─── Data to examine
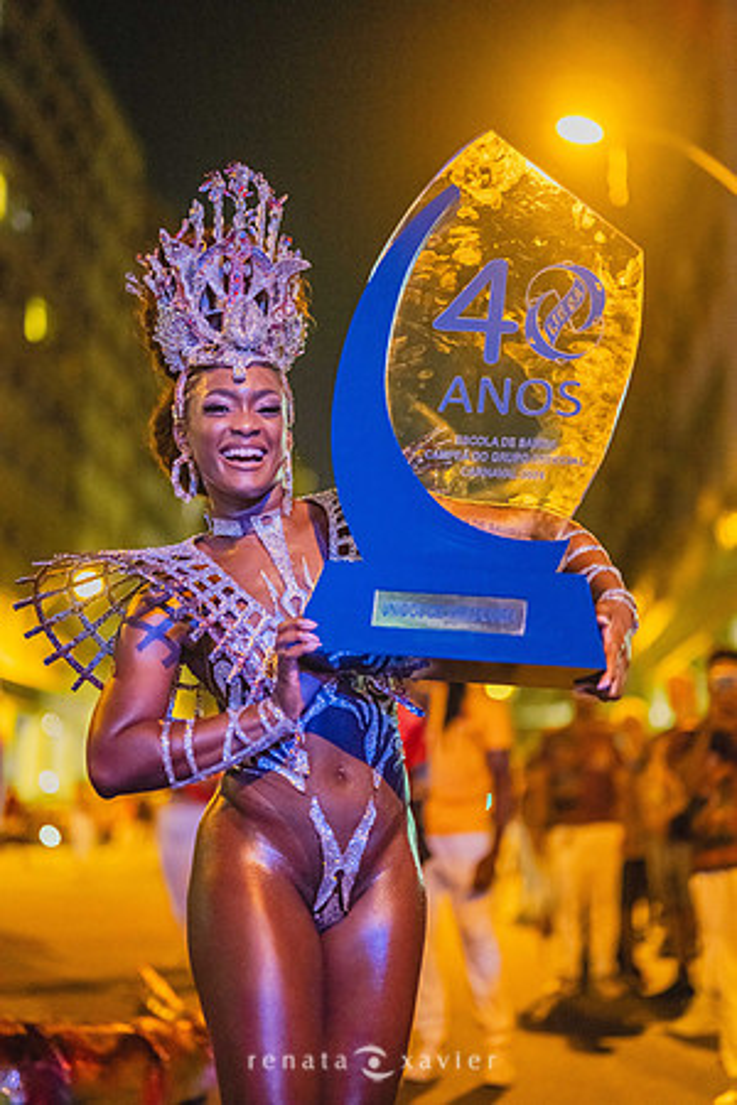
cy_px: 552
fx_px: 1535
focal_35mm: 50
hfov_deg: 27.0
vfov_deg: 39.6
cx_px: 368
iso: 6400
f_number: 1.2
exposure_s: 1/250
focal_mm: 50
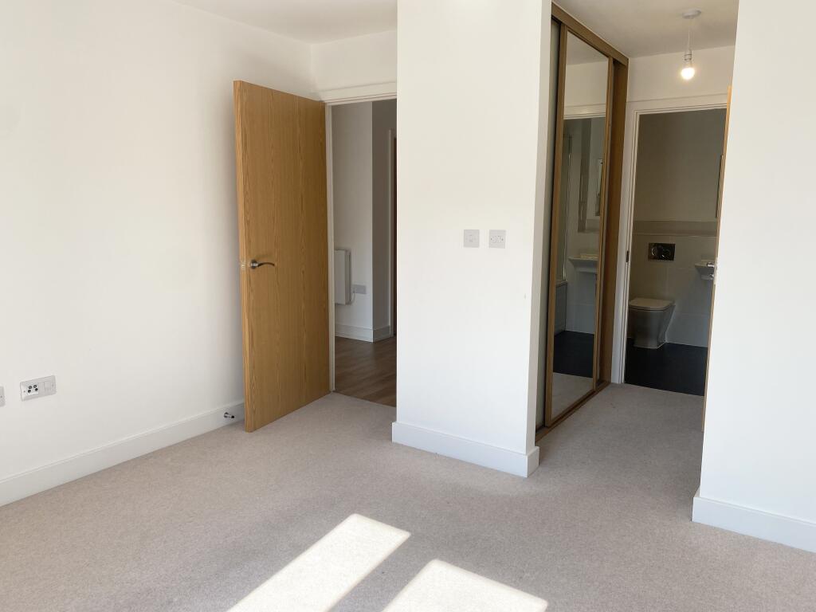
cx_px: 408
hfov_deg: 67.3
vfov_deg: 53.1
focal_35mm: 26
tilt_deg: -9.0
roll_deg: -0.2
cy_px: 306
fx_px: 613
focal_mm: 4.25
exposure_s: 1/316
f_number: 1.8
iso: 32
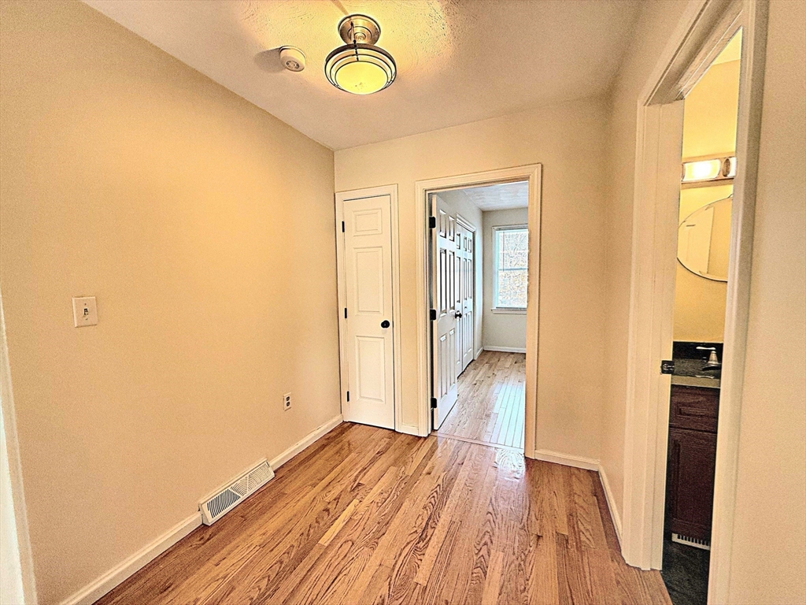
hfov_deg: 102.1
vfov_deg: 85.7
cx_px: 403
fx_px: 326
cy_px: 302
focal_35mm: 14
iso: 125
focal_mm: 2.22
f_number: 2.2
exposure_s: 1/99
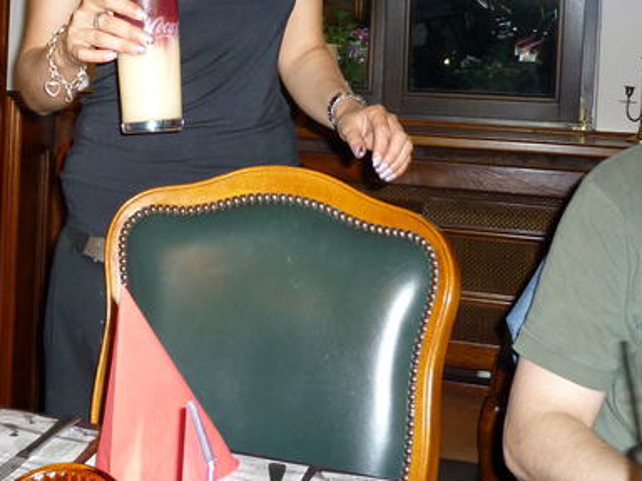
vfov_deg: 26.0
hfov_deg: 33.9
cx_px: 127
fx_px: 1020
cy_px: 90
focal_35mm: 55
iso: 200
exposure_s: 1/60
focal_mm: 5.5
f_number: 2.8
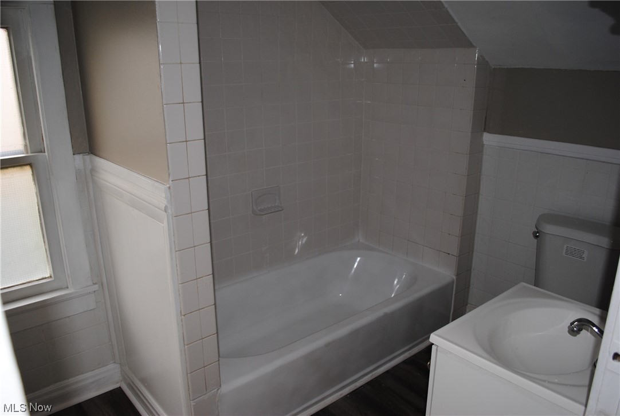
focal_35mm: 27
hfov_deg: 67.3
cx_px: 310
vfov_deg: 48.1
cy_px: 208
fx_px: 466
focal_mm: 18
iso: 200
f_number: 3.5
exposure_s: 1/60
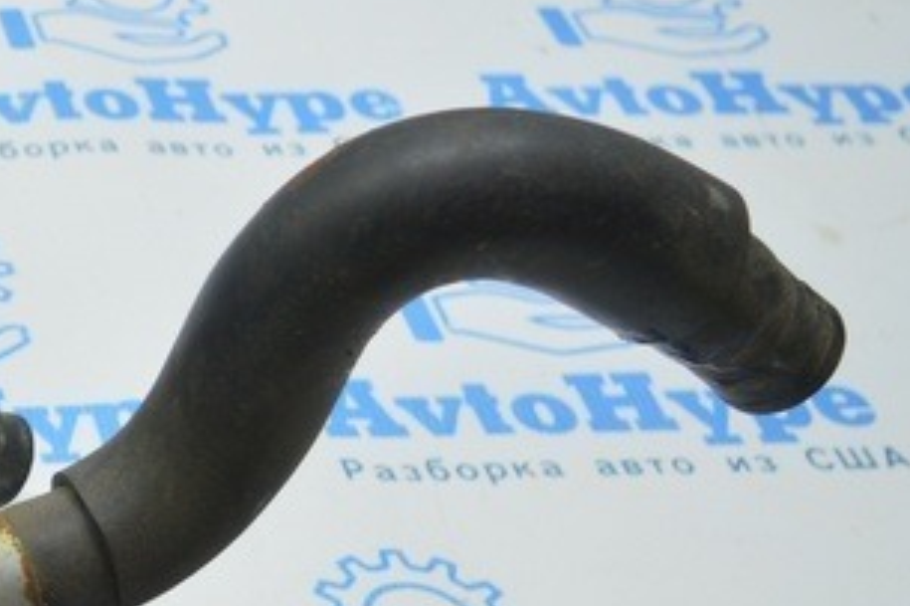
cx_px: -582
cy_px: 527
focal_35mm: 106
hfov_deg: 16.9
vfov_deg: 12.9
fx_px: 2670
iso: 400
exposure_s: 1/60
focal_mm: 21
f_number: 3.8
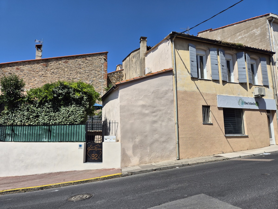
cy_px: 104
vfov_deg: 58.9
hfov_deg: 73.9
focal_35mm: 23
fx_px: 185
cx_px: 139
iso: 25
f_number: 1.8
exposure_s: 1/2960
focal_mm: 5.4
──────
An exact transcription is needed, covering the line with "hfov_deg: 33.9" and every line after it to the end of the entries, but not the pictures.

hfov_deg: 33.9
cx_px: 127
fx_px: 1020
cy_px: 90
focal_35mm: 55
iso: 200
exposure_s: 1/60
focal_mm: 5.5
f_number: 2.8
focal_35mm: 27
hfov_deg: 67.3
cx_px: 310
vfov_deg: 48.1
cy_px: 208
fx_px: 466
focal_mm: 18
iso: 200
f_number: 3.5
exposure_s: 1/60
cx_px: -582
cy_px: 527
focal_35mm: 106
hfov_deg: 16.9
vfov_deg: 12.9
fx_px: 2670
iso: 400
exposure_s: 1/60
focal_mm: 21
f_number: 3.8
cy_px: 104
vfov_deg: 58.9
hfov_deg: 73.9
focal_35mm: 23
fx_px: 185
cx_px: 139
iso: 25
f_number: 1.8
exposure_s: 1/2960
focal_mm: 5.4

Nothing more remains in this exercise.